The course will consist of 2 units of work – one unit assesses theoretical knowledge through a single written exam and the second unit consists of a portfolio of work that includes a practical assessment. The students will gain a broader understanding of the different roles that are available in the hospitality industry and learn the necessary skills required to work independently or in a group to fulfill these roles. The course is marked as Pass, Merit, Distinction and Distinction star and grades are awarded on performance in each unit to give an overall grade.
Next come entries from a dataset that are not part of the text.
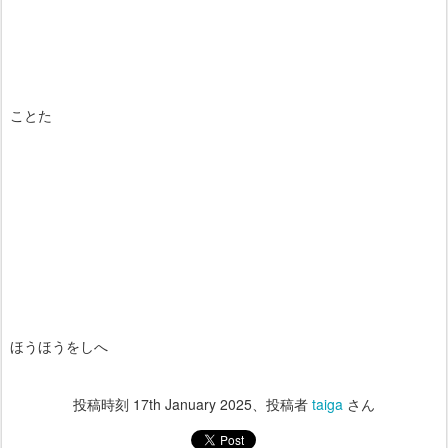
ことた
ほうほうをしへ
投稿時刻
17th January 2025
、投稿者
taiga
さん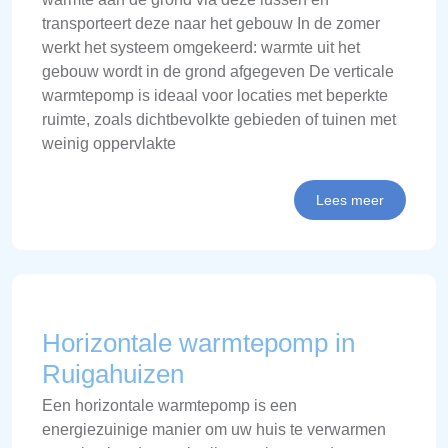
transporteert deze naar het gebouw In de zomer
werkt het systeem omgekeerd: warmte uit het
gebouw wordt in de grond afgegeven De verticale
warmtepomp is ideaal voor locaties met beperkte
ruimte, zoals dichtbevolkte gebieden of tuinen met
weinig oppervlakte
Lees meer
Horizontale warmtepomp in
Ruigahuizen
Een horizontale warmtepomp is een
energiezuinige manier om uw huis te verwarmen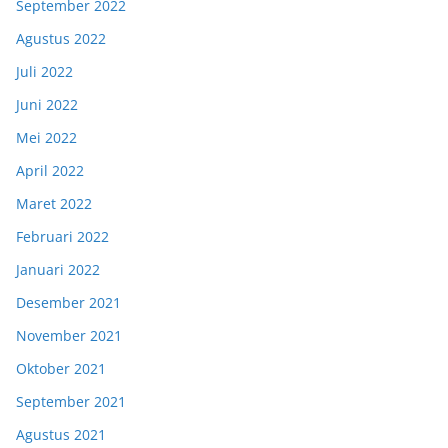
September 2022
Agustus 2022
Juli 2022
Juni 2022
Mei 2022
April 2022
Maret 2022
Februari 2022
Januari 2022
Desember 2021
November 2021
Oktober 2021
September 2021
Agustus 2021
Students must achieve 5 A*-C grades at GCSE. We are asking for an A or B on any prior GCSE Catering or Hospitality course or Merit and above for any relevant BTEC course. This is designed to help raise awareness regarding the demand of the course and allows students to make the correct decision for their future.
Overview of Content
Unit 1 – Meeting Nutritional Needs of Specific Groups: External written exam
Unit 1 – Meeting Nutritional Needs of Specific Groups: Internal practical assessment
Overview of Assessment
The course is assessed in the June examinations.
There is a single 90 minute written exam, with 15 minutes reading time.Total of 90 marks
Three sections on each paper – Section A: short answer questions, Section B: extended answer questions, Section C: relates to a case study.
The internally assessed practical assessment and written assignment are assessed through summative controlled assessment.
There are three stages of assessment that will be controlled – Task setting, Task taking and Task making.